I do recommend this book. It helped me better understand the parable by looking at the culture of the listeners and how they would have perceived Jesus’ words as He told the story. At least read the parable of the prodigal son in the book of Luke and think hard about God’s amazing, amazing grace and the wonderful gift of Jesus Christ to atone for our sin while we were yet sinners. We love Him because He first loved us. And it helped me to recognize some things in my own heart that were uncomfortably like the older brother. May those things be pruned away, and may I love Jesus with a grateful heart, and may I yearn to share the gospel with those who need to hear it and rejoice with great joy with the Savior when lost sheep become found.

Tuesday, July 01, 2008

Practical Mom's Dictionary, Installment #5

Like lightning, Blink of an Eye: How fast a two-year-old is when your back is turned for one minute.

Gray hair: What I didn’t have until Boo came along. This third child is our most adventurous yet. I hope we all survive her toddlerhood.

The beach: Where we went today. We had a lovely time with some friends from church, by the way. It made all the hassle of getting there worth it. Despite the last post, there are definite things to like about living here, and the beach within reasonable driving distance and the friends I’ve met at our church are definite benefits for sure. Boo decided the seagulls were there to be chased by her. Off she went down the beach with me running after. Running and running, calling, “I see quack! I see quack!” Finally I was able to convince her to play in the sand for a while with her friends. J and M were wonderful playing with her in the shallow waves. Then, when they wanted to go out a little further to play with their body boards, Boo really wanted to go, too. As I waded with her, she kept trying to go deeper, no fear at all. She wanted to go deeper, but she pitched a fit if I held her, even though the water was up to her chest. I kept my hands on her arms anyway and lifted her up every time a wave came until we both got tired of that game and went back to the ankle deep water. She is so different from her brothers at this age. Both of them had a healthy fear of the waves. Not Boo. I have to watch this child like a hawk! The only way I will take her with me to the beach is if I do have Drew or some friends with me to help me keep eyes on her at every moment, because if I look away for a second, she beelines for the “pool,” as she calls the ocean. Whew. I’m tired this afternoon.

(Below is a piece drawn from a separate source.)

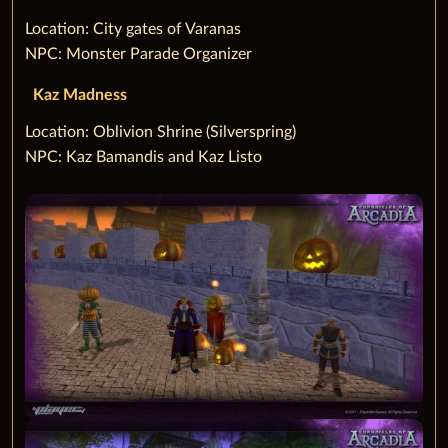
‌Location: City gates of Varanas
NPC: Monster Parade Organizer
Kaz Madness
‌Location: Oblivion Shrine (Silverspring)
NPC: Kaz Bamandis and Kaz Listo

Baby-proofed: What I thought my house was well enough. I was wrong.

Frantic call to the pediatrician and poison control: The result of being wrong. I thought that I could take a quick shower to wash the beach off my body. The boys were still there with a friend who said they could stay later with her and her kids, but I brought Boo on home with me. She was puttering around in the bathroom, and I was pretty sure there was nothing she could get into that would hurt her, so I took a quick shower, thinking I could hear her and see her, and I wasn’t going to be long at all. When I got out, she had red wet stuff all over her face and I saw that while I was in the shower she got into some sore throat spray that had been under the sink. I don’t know why it was under the sink. Obviously it is not there any longer. Did you know that that an overdose of over-the-counter sore throat spray has some very scary potential side effects? I didn’t either until I called poison control right after this incident. But she seems to be doing just fine after a hasty bath and vigorous scrubbing to make sure I got it all off of her.

Did I mention how gray my hair is going to be before too long?

I am thanking the Lord for His great mercy that she is showing no symptoms and seems like her own little self this afternoon, and it’s been longer than the hour the poison control told me to wait for possible symptoms.